I'm hoping to eventually move to Derbyshire and would like some advice on the best places to consider, I'm looking for areas that are no more than 30mins from the city centre for work and would like to be able to keep the horses as close to home as possible.


----------



## Greylegs (15 December 2013)

If you will be working in Derby city centre the you could do worse than the area where we are based ... South Derbyshire, near Swadlincote/Burton on Trent/Ashby de la Zouch. 

We have a variety of good livery yards in the area ranging from decent DIY farms to top notch full livery places with indoor schools etc etc. the riding is pretty good too being in the new national forest area, there are plenty of off road rides to use, decent bridle paths etc. from here I can be in Derby in under half an hour but also have good road links to M1, A50, A38 etc. Good luck with the move.


----------



## case895 (16 December 2013)

I used to live in Hilton and that is a nice town. I now live near Ripley and you can get to Derby in 30 mins on the bus. Same from Ambergate/Whatstandwell by train. Don't even consider driving in from the North of Derby as the traffic is dreadful.


----------



## Tiffany (16 December 2013)

30 mins from which city centre?


----------



## dilbert (17 December 2013)

Hi 

Thanks for the suggestions so far 

Tiffany - 30 mins from Derby centre. Also needs to be convenient for my OH who works near Mansfield.


----------



## Kat (17 December 2013)

In that case look along the route of the A38 between derby and Mansfield.  They are about 45 mins apart. Little Eaton,  Denby, Belper,  ambergate, and Ripley would be within half an hour of Derby and Mansfield.  Swanwick, Alfreton,  and South Normanton might be worth a look too but would be closer to Mansfield.  

Forget places like Swadlincote,  Burton,  Etwall,  Melbourne as they are the wrong side of the city for Mansfield.  

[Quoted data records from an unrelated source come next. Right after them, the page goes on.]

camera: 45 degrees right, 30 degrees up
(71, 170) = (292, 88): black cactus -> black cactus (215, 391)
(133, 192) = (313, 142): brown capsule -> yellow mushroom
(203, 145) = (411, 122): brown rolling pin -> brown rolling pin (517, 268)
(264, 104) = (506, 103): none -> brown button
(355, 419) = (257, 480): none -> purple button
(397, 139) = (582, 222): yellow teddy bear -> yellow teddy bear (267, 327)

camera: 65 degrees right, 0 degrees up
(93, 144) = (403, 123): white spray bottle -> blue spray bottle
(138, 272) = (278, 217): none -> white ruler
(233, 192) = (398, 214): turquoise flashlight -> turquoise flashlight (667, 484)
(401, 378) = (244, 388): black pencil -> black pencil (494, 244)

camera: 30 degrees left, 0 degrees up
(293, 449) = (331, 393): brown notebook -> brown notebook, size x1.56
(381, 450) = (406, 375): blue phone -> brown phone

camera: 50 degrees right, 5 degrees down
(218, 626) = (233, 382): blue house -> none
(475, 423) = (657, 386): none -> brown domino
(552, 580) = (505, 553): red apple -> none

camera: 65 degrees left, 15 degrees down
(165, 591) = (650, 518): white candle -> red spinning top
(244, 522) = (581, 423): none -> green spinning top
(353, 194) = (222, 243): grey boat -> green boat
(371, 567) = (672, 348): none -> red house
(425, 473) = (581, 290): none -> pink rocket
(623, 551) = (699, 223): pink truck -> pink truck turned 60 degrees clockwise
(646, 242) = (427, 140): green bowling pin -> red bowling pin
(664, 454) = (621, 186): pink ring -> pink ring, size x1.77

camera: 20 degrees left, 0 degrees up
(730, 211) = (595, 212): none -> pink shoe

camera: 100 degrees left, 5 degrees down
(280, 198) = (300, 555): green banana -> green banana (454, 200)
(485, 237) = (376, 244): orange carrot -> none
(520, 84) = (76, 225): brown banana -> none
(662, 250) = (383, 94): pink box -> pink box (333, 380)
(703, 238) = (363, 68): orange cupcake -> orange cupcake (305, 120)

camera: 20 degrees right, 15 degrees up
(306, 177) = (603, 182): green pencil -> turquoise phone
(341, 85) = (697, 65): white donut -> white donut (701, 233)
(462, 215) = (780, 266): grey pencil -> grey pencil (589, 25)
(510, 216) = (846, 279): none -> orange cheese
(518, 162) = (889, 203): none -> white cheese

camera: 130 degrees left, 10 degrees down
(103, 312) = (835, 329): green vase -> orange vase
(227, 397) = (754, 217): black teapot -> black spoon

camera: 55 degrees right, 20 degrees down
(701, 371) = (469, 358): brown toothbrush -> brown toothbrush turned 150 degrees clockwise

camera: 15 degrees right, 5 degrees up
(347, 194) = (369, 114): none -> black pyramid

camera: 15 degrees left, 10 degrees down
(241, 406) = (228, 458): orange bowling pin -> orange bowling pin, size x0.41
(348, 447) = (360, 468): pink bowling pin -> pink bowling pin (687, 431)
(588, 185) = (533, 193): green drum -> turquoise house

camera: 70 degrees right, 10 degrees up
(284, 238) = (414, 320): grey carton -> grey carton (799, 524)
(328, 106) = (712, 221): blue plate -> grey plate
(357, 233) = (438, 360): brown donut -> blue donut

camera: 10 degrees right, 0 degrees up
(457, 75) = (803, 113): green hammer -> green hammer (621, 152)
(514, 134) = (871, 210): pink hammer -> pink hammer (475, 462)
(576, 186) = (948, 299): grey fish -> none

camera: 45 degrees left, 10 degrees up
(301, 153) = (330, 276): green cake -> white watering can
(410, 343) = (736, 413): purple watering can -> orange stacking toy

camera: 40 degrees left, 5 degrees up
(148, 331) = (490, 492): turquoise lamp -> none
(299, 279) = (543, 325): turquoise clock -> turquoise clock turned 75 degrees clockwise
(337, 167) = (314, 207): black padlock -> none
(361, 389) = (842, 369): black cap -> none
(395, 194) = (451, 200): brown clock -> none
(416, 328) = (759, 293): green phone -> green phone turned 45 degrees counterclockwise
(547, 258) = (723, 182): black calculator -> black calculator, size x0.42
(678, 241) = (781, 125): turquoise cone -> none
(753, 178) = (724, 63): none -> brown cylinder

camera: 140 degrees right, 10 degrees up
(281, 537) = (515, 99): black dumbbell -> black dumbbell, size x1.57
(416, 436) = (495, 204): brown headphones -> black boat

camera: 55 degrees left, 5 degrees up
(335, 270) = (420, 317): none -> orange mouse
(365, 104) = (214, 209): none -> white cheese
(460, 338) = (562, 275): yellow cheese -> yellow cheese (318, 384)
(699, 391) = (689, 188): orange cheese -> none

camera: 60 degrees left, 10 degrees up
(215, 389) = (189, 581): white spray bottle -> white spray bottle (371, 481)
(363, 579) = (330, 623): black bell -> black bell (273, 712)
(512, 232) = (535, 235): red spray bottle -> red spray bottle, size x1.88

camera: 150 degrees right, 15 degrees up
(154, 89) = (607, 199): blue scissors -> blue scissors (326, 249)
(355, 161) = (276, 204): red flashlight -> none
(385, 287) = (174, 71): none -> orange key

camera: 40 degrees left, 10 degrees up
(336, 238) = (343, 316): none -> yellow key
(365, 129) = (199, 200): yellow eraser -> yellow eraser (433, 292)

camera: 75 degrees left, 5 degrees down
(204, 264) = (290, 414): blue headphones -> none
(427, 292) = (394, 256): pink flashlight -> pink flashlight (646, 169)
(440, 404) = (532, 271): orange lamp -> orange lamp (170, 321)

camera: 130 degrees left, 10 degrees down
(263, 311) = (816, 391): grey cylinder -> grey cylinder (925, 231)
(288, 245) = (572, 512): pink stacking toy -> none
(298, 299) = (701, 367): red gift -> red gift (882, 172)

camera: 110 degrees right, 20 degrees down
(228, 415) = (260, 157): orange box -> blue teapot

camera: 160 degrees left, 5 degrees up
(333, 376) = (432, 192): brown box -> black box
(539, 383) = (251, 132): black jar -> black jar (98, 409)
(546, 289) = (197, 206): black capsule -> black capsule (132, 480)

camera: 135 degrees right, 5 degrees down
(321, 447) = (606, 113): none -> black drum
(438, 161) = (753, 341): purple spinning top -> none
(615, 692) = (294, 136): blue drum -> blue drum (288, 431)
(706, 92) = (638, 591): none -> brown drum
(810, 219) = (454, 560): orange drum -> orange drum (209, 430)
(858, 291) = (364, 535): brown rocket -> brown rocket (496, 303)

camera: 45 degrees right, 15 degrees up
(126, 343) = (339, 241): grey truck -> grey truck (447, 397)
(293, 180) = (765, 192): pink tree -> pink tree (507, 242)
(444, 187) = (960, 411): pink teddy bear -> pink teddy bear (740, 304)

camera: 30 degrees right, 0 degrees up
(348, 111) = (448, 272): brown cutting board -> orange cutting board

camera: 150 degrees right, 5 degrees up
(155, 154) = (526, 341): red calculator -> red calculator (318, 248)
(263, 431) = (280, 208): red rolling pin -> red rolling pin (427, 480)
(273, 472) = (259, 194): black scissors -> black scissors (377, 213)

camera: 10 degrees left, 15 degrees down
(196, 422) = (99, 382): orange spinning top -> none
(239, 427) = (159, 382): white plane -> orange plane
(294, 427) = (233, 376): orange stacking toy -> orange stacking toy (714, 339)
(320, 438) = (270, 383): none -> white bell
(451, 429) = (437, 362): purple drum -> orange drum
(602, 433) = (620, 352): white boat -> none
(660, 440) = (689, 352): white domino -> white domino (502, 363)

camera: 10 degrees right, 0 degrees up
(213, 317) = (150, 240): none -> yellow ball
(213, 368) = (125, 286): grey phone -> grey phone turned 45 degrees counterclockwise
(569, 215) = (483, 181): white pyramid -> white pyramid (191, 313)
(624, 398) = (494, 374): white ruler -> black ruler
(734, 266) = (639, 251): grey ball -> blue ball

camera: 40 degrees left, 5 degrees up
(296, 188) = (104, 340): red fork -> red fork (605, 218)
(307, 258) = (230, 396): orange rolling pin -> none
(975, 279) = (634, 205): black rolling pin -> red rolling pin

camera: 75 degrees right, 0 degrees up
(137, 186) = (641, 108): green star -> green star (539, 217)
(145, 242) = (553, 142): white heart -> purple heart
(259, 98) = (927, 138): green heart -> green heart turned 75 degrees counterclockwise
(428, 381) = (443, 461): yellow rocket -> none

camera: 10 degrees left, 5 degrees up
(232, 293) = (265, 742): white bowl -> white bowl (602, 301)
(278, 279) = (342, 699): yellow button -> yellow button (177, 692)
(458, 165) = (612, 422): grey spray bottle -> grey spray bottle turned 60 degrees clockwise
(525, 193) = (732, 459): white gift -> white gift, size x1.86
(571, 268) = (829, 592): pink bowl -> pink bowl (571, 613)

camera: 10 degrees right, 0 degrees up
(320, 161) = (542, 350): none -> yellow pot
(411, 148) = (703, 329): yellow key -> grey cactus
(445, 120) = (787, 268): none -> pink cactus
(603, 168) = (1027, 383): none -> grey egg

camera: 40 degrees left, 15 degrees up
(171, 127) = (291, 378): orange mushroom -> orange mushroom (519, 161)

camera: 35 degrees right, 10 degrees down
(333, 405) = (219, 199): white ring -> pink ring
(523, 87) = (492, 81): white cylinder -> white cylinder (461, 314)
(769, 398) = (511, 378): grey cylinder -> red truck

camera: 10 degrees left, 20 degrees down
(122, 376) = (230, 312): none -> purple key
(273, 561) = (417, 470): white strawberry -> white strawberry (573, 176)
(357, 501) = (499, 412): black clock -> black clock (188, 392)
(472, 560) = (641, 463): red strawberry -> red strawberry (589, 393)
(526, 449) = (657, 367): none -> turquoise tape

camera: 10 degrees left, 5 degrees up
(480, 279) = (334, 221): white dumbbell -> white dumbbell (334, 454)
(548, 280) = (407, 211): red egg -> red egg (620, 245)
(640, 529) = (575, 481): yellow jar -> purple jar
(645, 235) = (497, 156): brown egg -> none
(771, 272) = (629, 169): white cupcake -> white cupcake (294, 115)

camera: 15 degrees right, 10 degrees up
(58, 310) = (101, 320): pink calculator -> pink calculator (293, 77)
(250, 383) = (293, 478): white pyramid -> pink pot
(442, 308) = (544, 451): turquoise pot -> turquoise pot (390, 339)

If your budget is tight the old mining towns are cheaper to buy. Heanor would be handy for both Derby and Mansfield, very cheap and have decent access to horsey areas.


----------



## dilbert (17 December 2013)

Thank you 

What's the area around Alfreton like?


----------



## Kat (17 December 2013)

Good for horses, fairly cheap to buy, decent buses, handy for the A38 and M1. Some of the areas are a bit poor but you can get a feel for that by driving around.  Careful not to stray over the border into Notts though!


----------



## case895 (17 December 2013)

dilbert said:



			Thank you 

What's the area around Alfreton like?
		
Click to expand...

Alfreton, Swanwick and Riddings are all nice. I'd avoid Heanor and Ilkeston. Swanwick has an excellent feed merchant.


----------



## Frosty89 (17 December 2013)

I live near Ripley which is ideal for both Derby and Mansfield. Not much choice of decent livery yards in the area though, I do a 14mile round trip to my yard (from my house, it's double that from work).


----------



## case895 (17 December 2013)

Frosty89 said:



			I live near Ripley which is ideal for both Derby and Mansfield. Not much choice of decent livery yards in the area though, I do a 14mile round trip to my yard (from my house, it's double that from work).
		
Click to expand...

Ditto. I'm in Butterley Park.


----------



## Frosty89 (17 December 2013)

tescoexpress said:



			Ditto. I'm in Butterley Park.
		
Click to expand...

Just up the road from me then, I live just off Butterley


----------



## flowerlady (17 December 2013)

KristmasKat said:



			Good for horses, fairly cheap to buy, decent buses, handy for the A38 and M1. Some of the areas are a bit poor but you can get a feel for that by driving around.  Careful not to stray over the border into Notts though!
		
Click to expand...

Why what's the matter with Notts?  Didn't you live south Notts for a while?


----------